The extrinsic pathway is probably the predominant pathway in initiating blood coagulation in inflammatory lung diseases. Tissue factor pathway inhibitor (TFPI) is a Kunitz-type protease inhibitor of factor VIIa/tissue factor in the presence of factor Xa. As it has been shown recently that TFPI plasma levels are increased under acute inflammatory conditions, we studied TFPI antigen plasma levels before and after injecting 20 IU/kg body weight of unfractionated heparin into 49 patients with different stages of sarcoidosis, into 9 with idiopathic pulmonary fibrosis, and into 15 normal controls.

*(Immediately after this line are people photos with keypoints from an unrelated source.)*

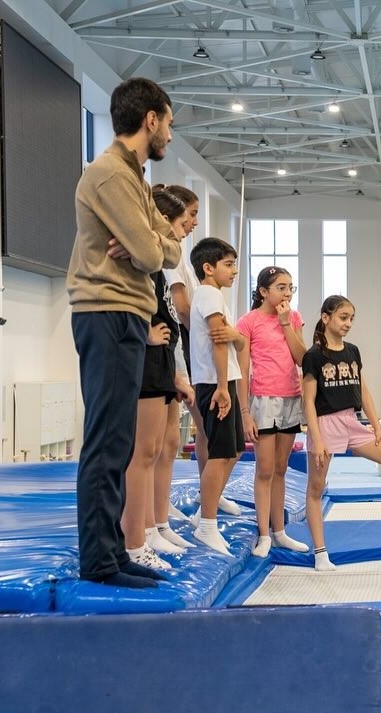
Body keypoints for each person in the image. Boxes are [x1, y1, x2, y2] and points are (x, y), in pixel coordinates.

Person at [66, 77, 180, 588]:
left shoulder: (134, 177)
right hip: (106, 312)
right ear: (150, 119)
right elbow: (156, 254)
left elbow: (171, 247)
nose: (171, 137)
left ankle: (112, 551)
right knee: (108, 442)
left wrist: (146, 240)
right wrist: (148, 244)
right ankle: (99, 561)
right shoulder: (111, 174)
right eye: (169, 124)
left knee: (120, 439)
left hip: (126, 314)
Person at [303, 295, 381, 571]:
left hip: (351, 421)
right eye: (343, 317)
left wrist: (377, 426)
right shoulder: (313, 356)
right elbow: (308, 401)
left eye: (351, 318)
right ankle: (320, 553)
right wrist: (318, 439)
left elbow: (363, 391)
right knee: (316, 488)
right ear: (326, 318)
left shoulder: (353, 351)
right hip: (325, 423)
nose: (348, 323)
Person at [118, 187, 196, 571]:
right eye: (184, 221)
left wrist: (177, 372)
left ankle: (153, 524)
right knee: (143, 452)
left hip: (163, 361)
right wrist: (143, 331)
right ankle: (136, 539)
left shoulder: (160, 271)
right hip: (145, 361)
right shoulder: (142, 262)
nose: (189, 227)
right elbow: (123, 302)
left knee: (163, 447)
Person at [162, 185, 243, 518]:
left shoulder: (204, 285)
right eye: (190, 215)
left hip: (200, 361)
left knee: (222, 445)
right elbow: (186, 312)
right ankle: (179, 512)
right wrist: (214, 375)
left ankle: (207, 501)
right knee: (177, 440)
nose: (193, 223)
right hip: (190, 360)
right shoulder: (171, 260)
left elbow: (225, 335)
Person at [237, 266, 310, 557]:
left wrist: (285, 324)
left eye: (290, 286)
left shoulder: (292, 318)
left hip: (291, 398)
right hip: (263, 400)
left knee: (281, 469)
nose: (287, 293)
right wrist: (244, 411)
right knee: (264, 469)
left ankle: (280, 532)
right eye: (281, 287)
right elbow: (242, 369)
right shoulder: (248, 322)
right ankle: (264, 534)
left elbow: (302, 357)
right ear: (264, 291)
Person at [188, 237, 248, 554]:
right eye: (228, 264)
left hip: (224, 380)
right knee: (221, 453)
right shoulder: (209, 294)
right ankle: (207, 525)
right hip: (215, 383)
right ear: (208, 268)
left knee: (234, 448)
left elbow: (234, 340)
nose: (234, 271)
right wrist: (223, 387)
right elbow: (219, 341)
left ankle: (204, 512)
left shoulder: (214, 295)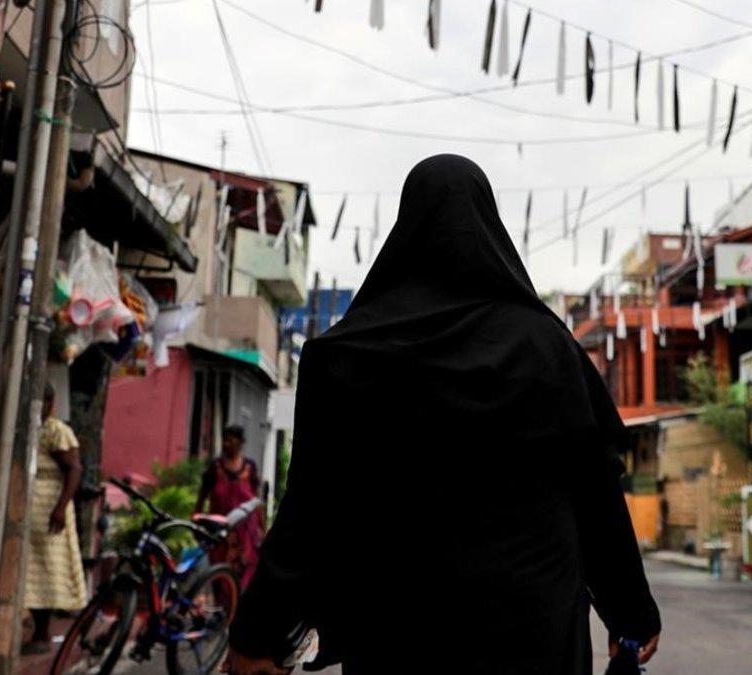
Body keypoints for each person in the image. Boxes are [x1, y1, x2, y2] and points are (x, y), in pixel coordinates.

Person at [223, 155, 660, 675]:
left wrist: (258, 631)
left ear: (407, 227)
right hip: (534, 632)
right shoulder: (548, 350)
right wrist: (630, 612)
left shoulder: (350, 354)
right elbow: (595, 496)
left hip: (400, 633)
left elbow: (313, 509)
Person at [22, 384, 88, 654]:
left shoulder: (56, 430)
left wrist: (60, 507)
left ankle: (42, 633)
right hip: (29, 505)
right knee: (30, 569)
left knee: (46, 568)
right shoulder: (27, 427)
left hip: (49, 507)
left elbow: (74, 469)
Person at [196, 425, 264, 589]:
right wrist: (197, 519)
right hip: (220, 529)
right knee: (219, 572)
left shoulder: (249, 467)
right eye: (224, 440)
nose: (226, 444)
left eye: (230, 441)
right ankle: (224, 611)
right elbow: (202, 495)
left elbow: (256, 499)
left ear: (241, 442)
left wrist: (263, 528)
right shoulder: (216, 467)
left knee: (247, 570)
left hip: (246, 531)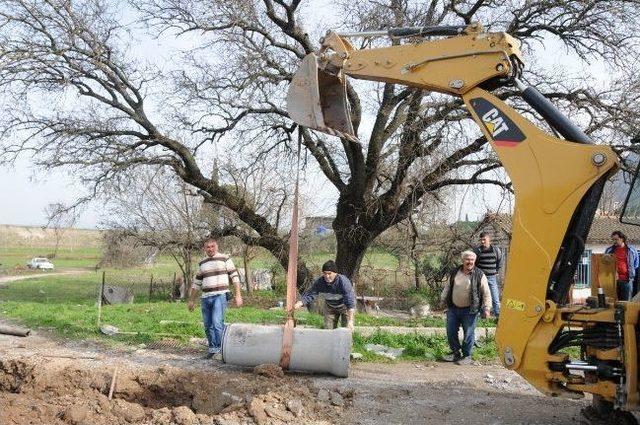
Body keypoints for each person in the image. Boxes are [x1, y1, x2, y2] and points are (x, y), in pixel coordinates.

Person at [188, 239, 243, 360]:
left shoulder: (225, 259)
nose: (210, 249)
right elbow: (196, 283)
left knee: (217, 322)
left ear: (216, 247)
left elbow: (234, 276)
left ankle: (222, 350)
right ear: (204, 249)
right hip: (206, 297)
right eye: (207, 247)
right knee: (208, 325)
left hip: (220, 295)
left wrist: (238, 295)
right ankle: (213, 349)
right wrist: (191, 300)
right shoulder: (202, 262)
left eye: (212, 246)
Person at [441, 250, 492, 365]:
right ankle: (455, 353)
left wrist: (487, 308)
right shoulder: (454, 272)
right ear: (463, 260)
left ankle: (467, 356)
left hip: (470, 310)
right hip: (453, 308)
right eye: (467, 259)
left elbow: (486, 292)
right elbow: (447, 287)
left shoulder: (479, 274)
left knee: (468, 333)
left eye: (472, 260)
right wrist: (442, 300)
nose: (470, 262)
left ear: (475, 260)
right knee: (451, 331)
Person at [294, 260, 356, 330]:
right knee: (328, 330)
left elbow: (350, 302)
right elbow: (311, 294)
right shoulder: (320, 282)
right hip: (330, 307)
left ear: (335, 273)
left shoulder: (343, 282)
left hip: (345, 306)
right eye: (325, 273)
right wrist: (301, 302)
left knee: (346, 330)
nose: (327, 276)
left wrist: (350, 321)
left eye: (329, 273)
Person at [473, 231, 503, 318]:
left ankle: (498, 315)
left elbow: (499, 261)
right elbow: (474, 264)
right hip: (480, 278)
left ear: (489, 239)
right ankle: (481, 315)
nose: (482, 241)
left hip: (491, 277)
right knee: (480, 297)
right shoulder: (477, 251)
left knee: (495, 297)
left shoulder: (496, 250)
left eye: (484, 239)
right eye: (481, 240)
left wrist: (496, 271)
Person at [604, 231, 639, 301]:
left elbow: (636, 264)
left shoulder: (631, 250)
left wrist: (630, 272)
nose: (614, 241)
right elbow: (605, 264)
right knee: (613, 301)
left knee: (626, 302)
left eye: (616, 239)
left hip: (626, 280)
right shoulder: (609, 250)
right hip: (613, 280)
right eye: (613, 239)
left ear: (622, 239)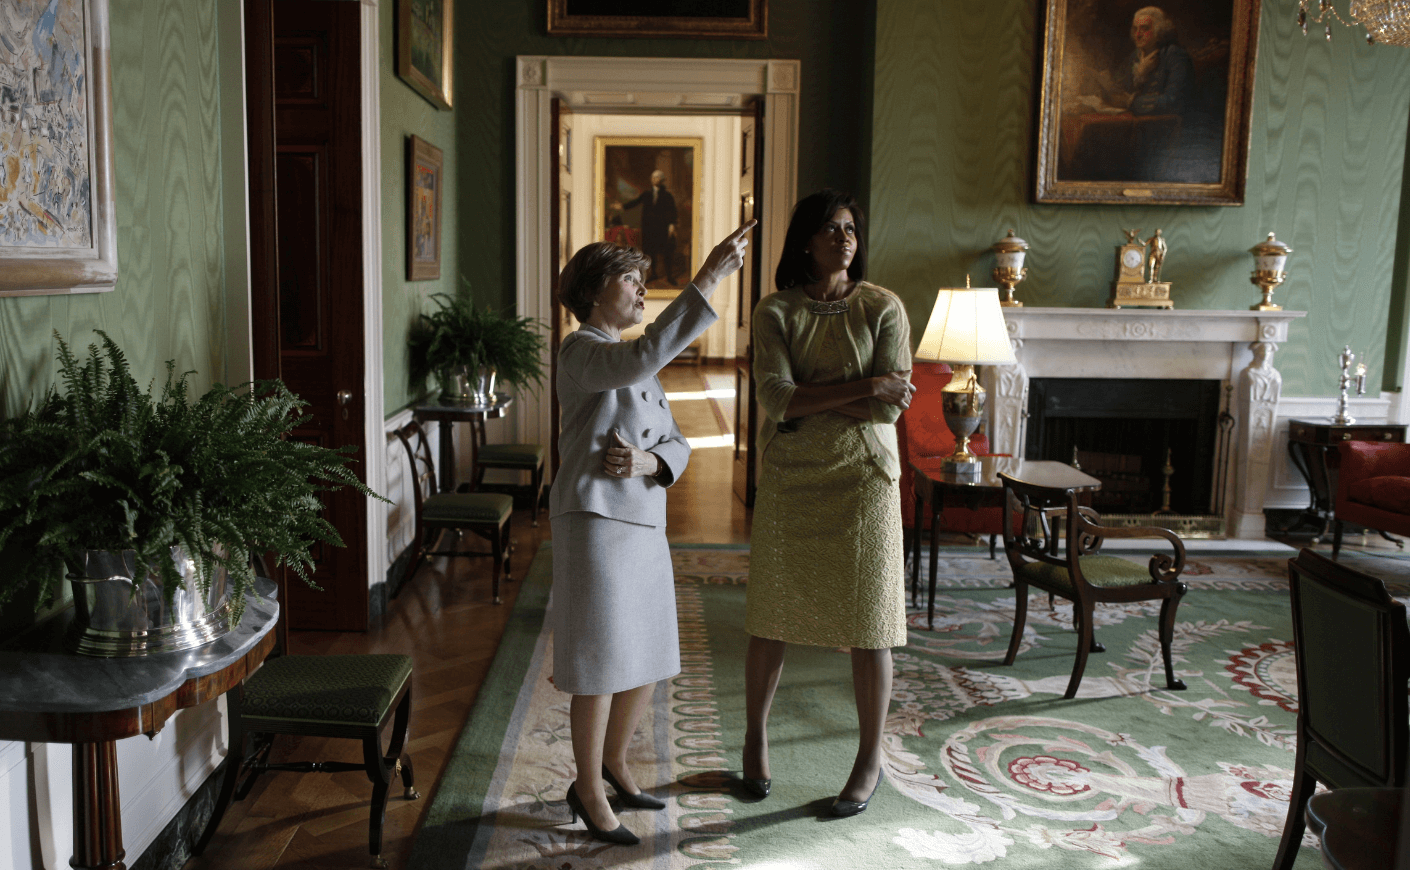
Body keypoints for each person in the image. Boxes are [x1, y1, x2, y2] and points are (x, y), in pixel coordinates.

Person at [550, 219, 756, 845]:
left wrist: (651, 462)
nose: (643, 291)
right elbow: (642, 354)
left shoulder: (636, 365)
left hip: (641, 517)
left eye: (645, 280)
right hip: (595, 521)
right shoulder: (582, 351)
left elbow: (677, 440)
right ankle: (587, 788)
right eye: (630, 280)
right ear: (593, 291)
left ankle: (615, 764)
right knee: (601, 659)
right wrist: (709, 279)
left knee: (648, 651)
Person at [742, 189, 916, 818]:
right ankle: (755, 741)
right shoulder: (774, 312)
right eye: (830, 229)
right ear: (806, 242)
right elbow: (774, 398)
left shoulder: (883, 307)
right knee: (771, 614)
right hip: (792, 477)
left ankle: (868, 761)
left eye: (850, 229)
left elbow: (892, 408)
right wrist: (867, 384)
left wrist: (816, 395)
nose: (844, 239)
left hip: (865, 476)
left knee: (872, 625)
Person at [1096, 6, 1195, 118]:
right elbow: (1120, 92)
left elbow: (1174, 102)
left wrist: (1131, 101)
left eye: (1145, 28)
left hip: (1166, 127)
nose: (1138, 35)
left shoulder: (1174, 55)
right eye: (1135, 29)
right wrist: (1107, 84)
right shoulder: (1134, 56)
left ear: (1159, 30)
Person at [617, 170, 679, 286]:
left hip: (662, 228)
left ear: (661, 180)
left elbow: (672, 211)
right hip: (649, 228)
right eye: (653, 178)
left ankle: (669, 275)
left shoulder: (667, 195)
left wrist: (671, 225)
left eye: (657, 178)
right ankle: (654, 273)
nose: (654, 180)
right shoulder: (647, 194)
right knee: (651, 252)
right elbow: (635, 202)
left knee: (666, 252)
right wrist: (622, 206)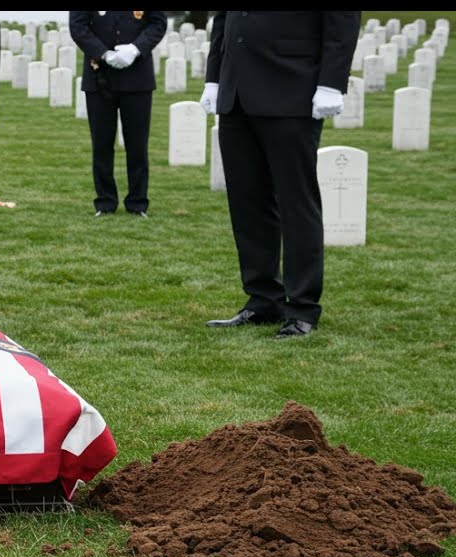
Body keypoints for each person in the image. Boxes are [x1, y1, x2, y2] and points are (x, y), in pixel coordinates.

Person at [202, 11, 359, 339]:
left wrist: (331, 83)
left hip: (292, 86)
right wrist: (214, 77)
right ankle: (263, 298)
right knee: (248, 204)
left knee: (296, 203)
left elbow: (342, 20)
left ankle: (302, 306)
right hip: (237, 91)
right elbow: (223, 18)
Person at [69, 10, 168, 218]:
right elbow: (78, 27)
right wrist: (103, 54)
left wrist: (135, 49)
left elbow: (157, 23)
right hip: (99, 76)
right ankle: (105, 202)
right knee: (102, 144)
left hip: (137, 77)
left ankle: (137, 202)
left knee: (137, 145)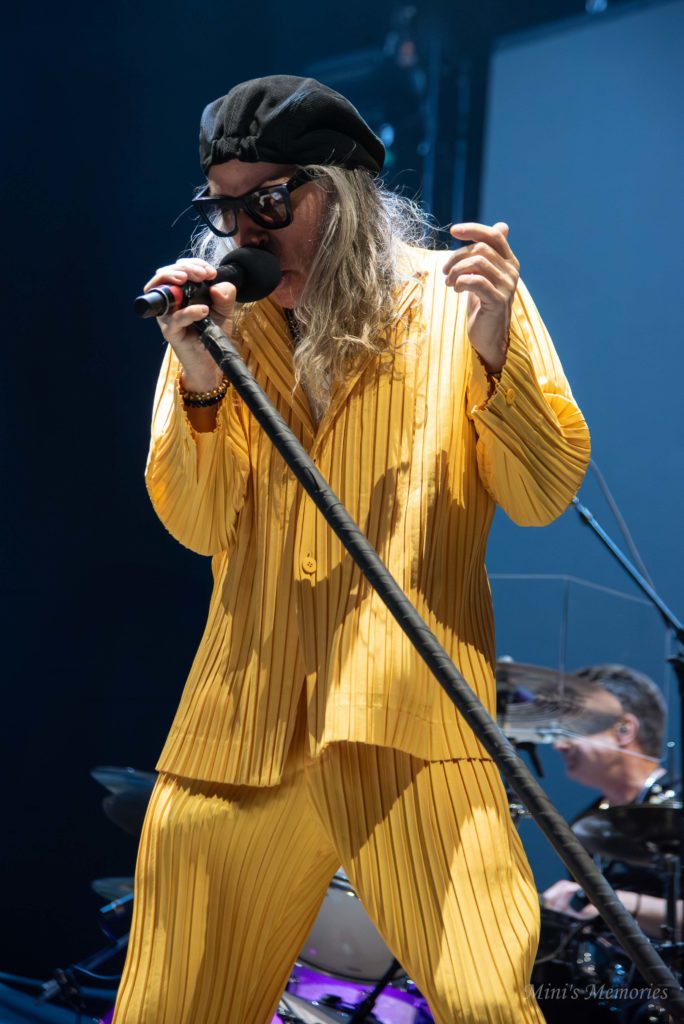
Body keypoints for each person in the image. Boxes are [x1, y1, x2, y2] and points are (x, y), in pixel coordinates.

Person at [113, 75, 590, 1024]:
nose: (243, 233)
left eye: (268, 203)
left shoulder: (463, 301)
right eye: (225, 208)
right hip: (241, 725)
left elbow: (541, 496)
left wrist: (498, 352)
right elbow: (197, 524)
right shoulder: (215, 328)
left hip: (413, 723)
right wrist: (200, 375)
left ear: (341, 193)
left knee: (487, 1005)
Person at [543, 664, 679, 939]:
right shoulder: (587, 823)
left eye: (574, 726)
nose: (560, 745)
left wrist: (614, 901)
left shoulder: (677, 804)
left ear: (624, 730)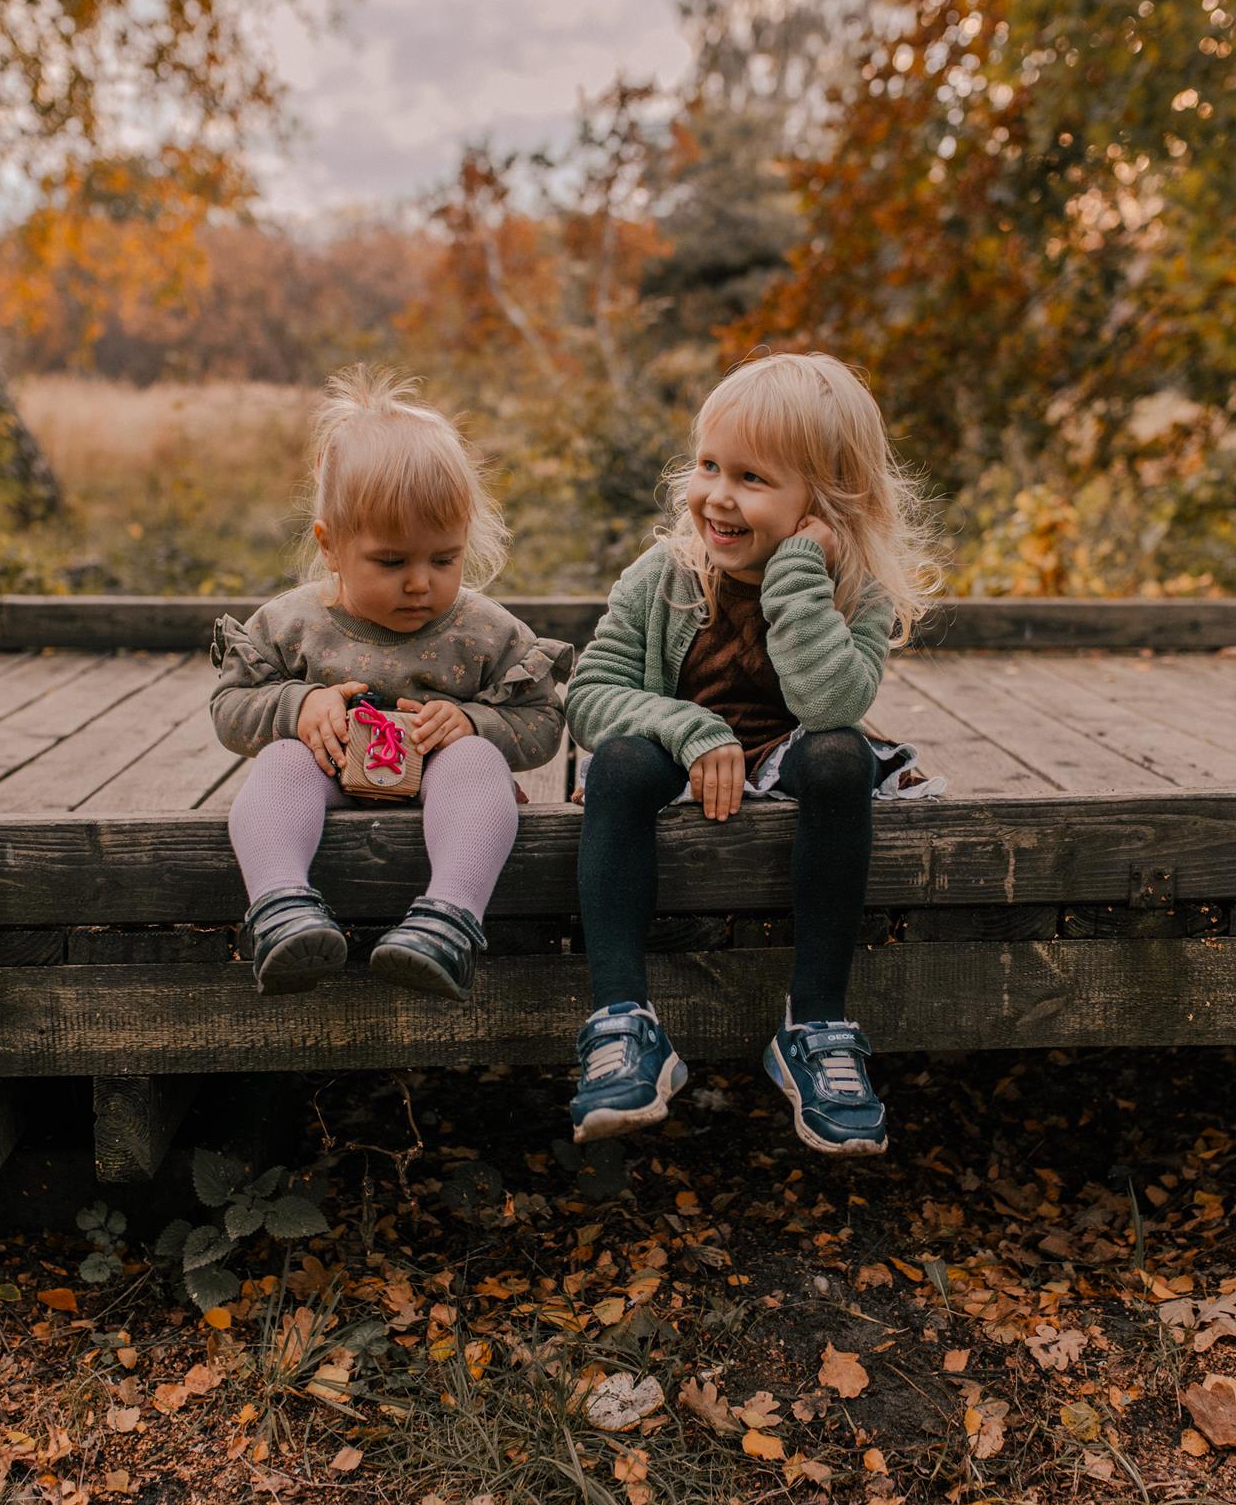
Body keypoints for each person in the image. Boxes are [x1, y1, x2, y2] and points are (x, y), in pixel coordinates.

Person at [565, 351, 939, 1155]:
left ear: (826, 501)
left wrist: (800, 574)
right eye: (708, 466)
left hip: (790, 749)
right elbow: (589, 697)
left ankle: (816, 1026)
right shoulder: (663, 576)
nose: (718, 496)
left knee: (842, 757)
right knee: (623, 762)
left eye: (753, 478)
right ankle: (624, 1024)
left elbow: (831, 705)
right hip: (678, 752)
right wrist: (692, 730)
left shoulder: (853, 588)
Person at [211, 366, 571, 999]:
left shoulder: (484, 631)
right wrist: (299, 706)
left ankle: (448, 922)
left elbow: (543, 719)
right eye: (391, 561)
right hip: (327, 781)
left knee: (477, 762)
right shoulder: (293, 623)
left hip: (439, 782)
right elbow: (231, 706)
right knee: (279, 767)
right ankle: (280, 908)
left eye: (444, 559)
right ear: (331, 545)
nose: (420, 583)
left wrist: (473, 723)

TFPI, before injecting heparin, was significantly increased in all sarcoidosis stages (stage I: 97.6 ± 6.4 ng/mL; stage II: 116.2 ± 11.9 ng/mL; stage III: 116.3 ±7.3 ng/mL) and in idiopathic pulmonary fibrosis (116.8 ± 16.1 ng/mL), as compared to the control group (77.7 ± 3.3 ng/mL). No correlation was found between the intensity of the activity of sarcoidosis, measured as BAL white cell count, and TFPI. Five minutes after heparin administration the rise in TFPI was lower, although not statistically significant, in all sarcoidosis stages than in controls. In contrast, idiopathic pulmonary fibrosis had a similar or even higher TFPI elevation than the control group.

In sarcoidosis the elevated TFPI and the lower capacity by endothelial cells to release TFPI after heparin may represent a compensatory mechanism to prevent blood clotting and/or the endothelial cell dysfunction of the microvasculature in this condition. In contrast, the extensive mesenchymal cell proliferation present in idiopathic pulmonary fibrosis could explain our findings, as it has been shown that cultured human mesangial cells produce and release TFPI.